It's 2 p.m. on a hot day in Cairo and cars are lined up for blocks at this gas station in the east of the capital. People are waiting to fill their cars with the cheapest gas available — which is 78 percent more expensive than it was last week.
Ali Fayoumi yells from his window.
"I've been waiting for an hour and a half," he fumes. "Even the cheapest gas is too expensive. Everything is expensive, food, drink, everything."
The cars ahead of him move forward. He waits while we talk and I tell him not to lose his place in line. Don't worry, he says, no one will cut in front of me. If they do, I'll kill them. That's how we all feel right now, he says — angry.
The anger stems from a controversial decision by the government of Egypt's new president, Abdel-Fattah el-Sissi, to cut energy subsidies in order to address the country's staggering deficit. Egypt spends a quarter of its budget on a subsidy system that discounts basic necessities for its citizens. But the country can't afford it anymore. Three years of political turmoil has devastated the crucial tourism industry and scared off foreign investment.
Past leaders were hesitant to slash the subsidies because of the anger it could cause in a country where almost half the population lives at or below the poverty line.
The new price hikes on fuel — which came into effect over the weekend — are between 40 and 78 percent. The government is also raising electricity prices, with plans to end power subsidies in five years. Taxes on beer doubled and also increased on cigarettes.
The government went on a charm offensive all week to calm citizens. So far there haven't been mass protests.
Sissi gave a speech to the nation.
"But why did you summon me?" he said in his address. "You summoned me for a task, the task of saving a nation and building one."

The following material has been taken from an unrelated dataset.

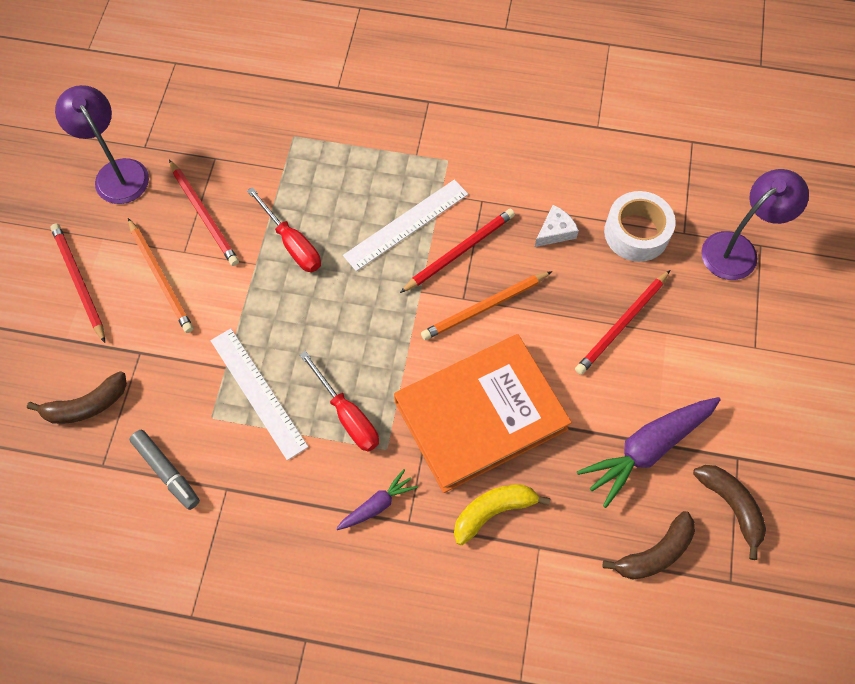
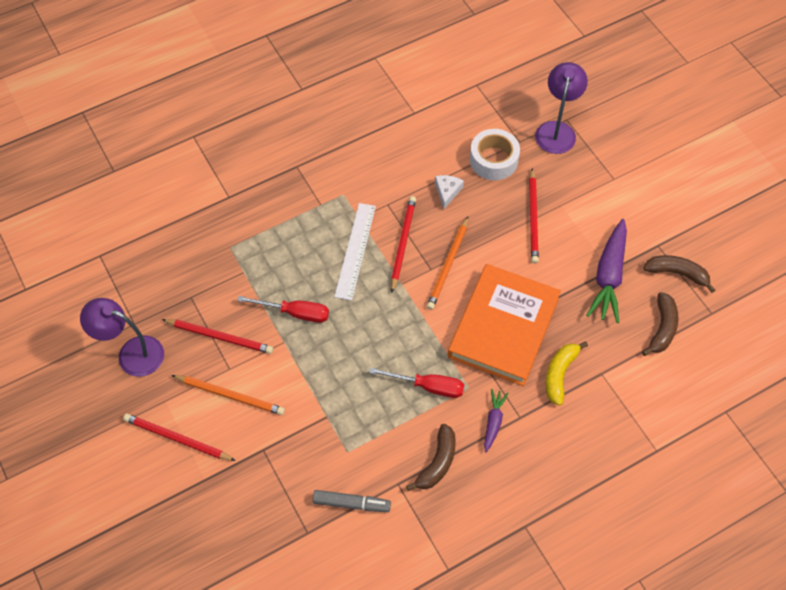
camera: 40 degrees left, 5 degrees down
brown banana [27,371,127,424] -> brown banana moved to [406,424,456,491]
white ruler [210,329,308,460] -> none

He added that Egypt is in grave danger because of the battered economy.
"I was very honest with you," he said. "I said we would need two years of serious work, and I would take drastic measures."

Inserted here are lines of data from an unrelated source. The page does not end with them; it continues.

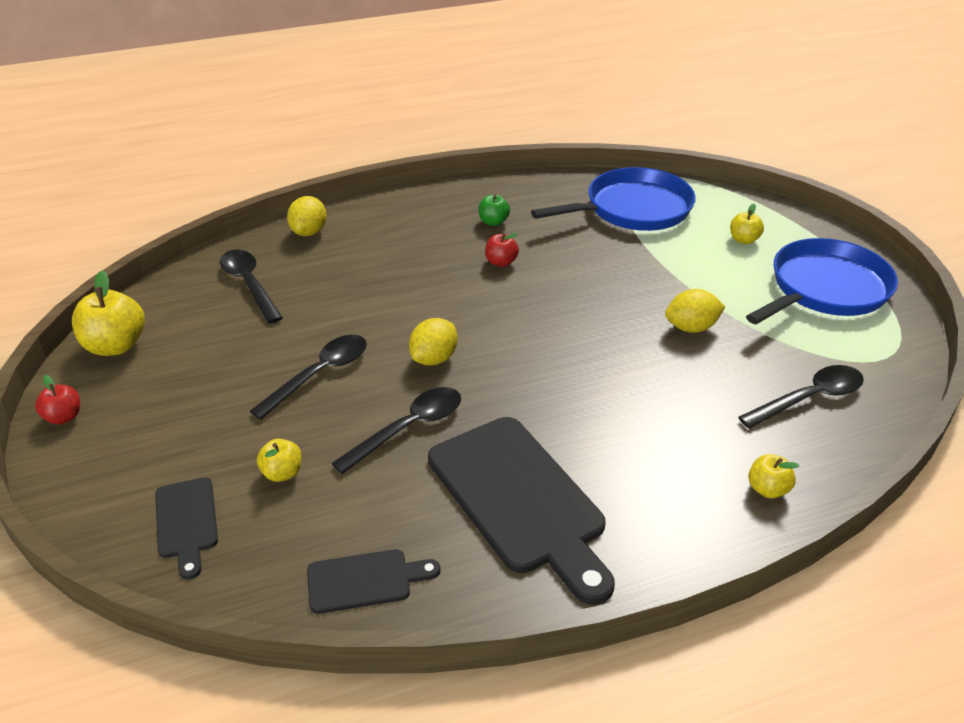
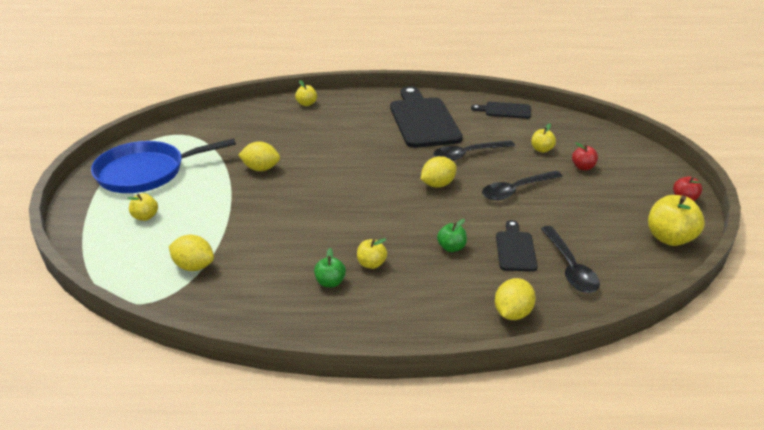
camera: 160 degrees left, 5 degrees down
black cutting board [155,477,218,580] -> black cutting board moved to [496,220,538,272]
red apple [485,233,519,267] -> red apple moved to [572,142,598,170]
blue pan [531,167,696,231] -> yellow lemon [169,235,214,271]
black spoon [738,365,864,429] -> none
none -> yellow apple [357,238,387,269]
none -> green apple [437,219,467,252]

Economists agree that the subsidies are unsustainable.
"It's better getting the bad news over with quickly, so that Egypt can then restructure and move on," says Angus Blair, who heads the Signet Institute, a Cairo-based economic research center.
"You have to put it in context. The World Bank has estimated that 80 percent of the fuel subsidy went [to] the top 20 percent richest of Egypt, so like many subsidies, it benefits the wrong people," he says. "It's incredibly inefficient."
But that gives little comfort to taxi drivers, microbus drivers and families who are worried about getting food on the table.
Mahmoud AbulKheir is one of them. We meet him while he waits at a mechanic shop licensed to adjust taxi meters. He owns a taxi and a trucking business, but he's had to shut down his office because he didn't account for the increase in diesel prices.
"Our president promised before lifting subsidies that he'd make the people rich and content," he says. "And that didn't happen."